*WHAT YOU WILL DO*. Locate every line in the entries below that contains the string "spread", treating uppercase and lowercase as different, and copy each of those lines.

┄┄┄┄┄┄┄┄┄┄

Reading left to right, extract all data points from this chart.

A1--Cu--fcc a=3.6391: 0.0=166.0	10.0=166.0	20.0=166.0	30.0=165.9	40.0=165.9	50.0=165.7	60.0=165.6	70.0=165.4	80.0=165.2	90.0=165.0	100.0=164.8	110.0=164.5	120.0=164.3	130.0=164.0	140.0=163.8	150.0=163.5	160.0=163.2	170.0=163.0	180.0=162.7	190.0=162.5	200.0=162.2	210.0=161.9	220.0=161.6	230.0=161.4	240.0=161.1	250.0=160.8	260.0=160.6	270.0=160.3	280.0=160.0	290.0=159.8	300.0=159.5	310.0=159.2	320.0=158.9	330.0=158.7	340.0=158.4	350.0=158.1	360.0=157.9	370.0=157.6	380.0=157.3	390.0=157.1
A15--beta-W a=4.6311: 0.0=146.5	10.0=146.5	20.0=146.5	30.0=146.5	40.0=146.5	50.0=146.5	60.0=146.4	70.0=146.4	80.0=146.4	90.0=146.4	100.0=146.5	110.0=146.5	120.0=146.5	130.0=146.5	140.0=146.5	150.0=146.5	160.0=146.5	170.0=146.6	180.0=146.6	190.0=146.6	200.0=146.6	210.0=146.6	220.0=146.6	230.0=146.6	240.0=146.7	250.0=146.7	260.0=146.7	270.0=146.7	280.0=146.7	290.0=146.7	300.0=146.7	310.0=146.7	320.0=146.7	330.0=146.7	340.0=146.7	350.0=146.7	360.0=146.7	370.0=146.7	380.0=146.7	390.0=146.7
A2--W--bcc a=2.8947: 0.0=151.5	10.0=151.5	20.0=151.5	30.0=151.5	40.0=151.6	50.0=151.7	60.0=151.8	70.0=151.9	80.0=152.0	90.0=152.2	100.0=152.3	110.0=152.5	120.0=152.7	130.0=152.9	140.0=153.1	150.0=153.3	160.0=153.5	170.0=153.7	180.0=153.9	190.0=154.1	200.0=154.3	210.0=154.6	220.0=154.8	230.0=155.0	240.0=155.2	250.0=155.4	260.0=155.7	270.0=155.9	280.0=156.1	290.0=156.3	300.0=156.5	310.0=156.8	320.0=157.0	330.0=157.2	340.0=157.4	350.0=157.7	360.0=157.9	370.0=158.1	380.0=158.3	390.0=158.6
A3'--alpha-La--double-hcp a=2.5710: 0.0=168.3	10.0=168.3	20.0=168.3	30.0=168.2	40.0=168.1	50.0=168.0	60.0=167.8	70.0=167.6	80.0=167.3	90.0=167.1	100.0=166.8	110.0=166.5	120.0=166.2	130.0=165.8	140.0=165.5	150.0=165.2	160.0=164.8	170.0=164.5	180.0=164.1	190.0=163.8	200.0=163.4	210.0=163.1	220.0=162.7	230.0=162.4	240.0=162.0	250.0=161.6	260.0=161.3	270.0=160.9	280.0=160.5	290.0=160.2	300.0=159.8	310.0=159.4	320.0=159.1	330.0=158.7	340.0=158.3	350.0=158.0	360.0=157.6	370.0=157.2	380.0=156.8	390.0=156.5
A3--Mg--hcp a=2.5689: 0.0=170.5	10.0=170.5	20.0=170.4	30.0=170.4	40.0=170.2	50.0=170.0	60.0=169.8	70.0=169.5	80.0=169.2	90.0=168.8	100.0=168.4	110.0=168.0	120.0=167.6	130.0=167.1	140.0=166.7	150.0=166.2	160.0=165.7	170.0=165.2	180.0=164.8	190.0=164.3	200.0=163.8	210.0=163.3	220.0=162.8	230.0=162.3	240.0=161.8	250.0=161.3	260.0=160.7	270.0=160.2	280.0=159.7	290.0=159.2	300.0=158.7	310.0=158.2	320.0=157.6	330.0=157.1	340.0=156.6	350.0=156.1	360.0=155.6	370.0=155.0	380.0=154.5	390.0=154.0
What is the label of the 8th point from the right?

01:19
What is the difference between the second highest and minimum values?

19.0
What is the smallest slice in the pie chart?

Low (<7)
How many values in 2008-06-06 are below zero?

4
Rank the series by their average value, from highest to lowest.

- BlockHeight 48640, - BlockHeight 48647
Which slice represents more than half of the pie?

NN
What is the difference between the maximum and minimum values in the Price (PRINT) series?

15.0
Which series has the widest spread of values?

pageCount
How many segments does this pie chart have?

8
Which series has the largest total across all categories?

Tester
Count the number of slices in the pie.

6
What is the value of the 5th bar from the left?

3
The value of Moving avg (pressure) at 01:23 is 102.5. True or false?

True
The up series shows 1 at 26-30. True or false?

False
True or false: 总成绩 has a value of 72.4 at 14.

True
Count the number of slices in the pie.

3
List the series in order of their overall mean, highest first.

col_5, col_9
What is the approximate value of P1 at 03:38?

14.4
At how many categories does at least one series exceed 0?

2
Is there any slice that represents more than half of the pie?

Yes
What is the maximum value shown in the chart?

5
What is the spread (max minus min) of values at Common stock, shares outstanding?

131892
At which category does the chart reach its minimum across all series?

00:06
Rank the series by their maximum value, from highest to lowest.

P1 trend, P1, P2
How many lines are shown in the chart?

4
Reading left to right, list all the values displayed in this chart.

┄┄┄┄┄┄┄┄┄┄

*EXERCISE ANSWER*.
Which series has the widest spread of values?
What is the spread (max minus min) of values at Common stock, shares outstanding?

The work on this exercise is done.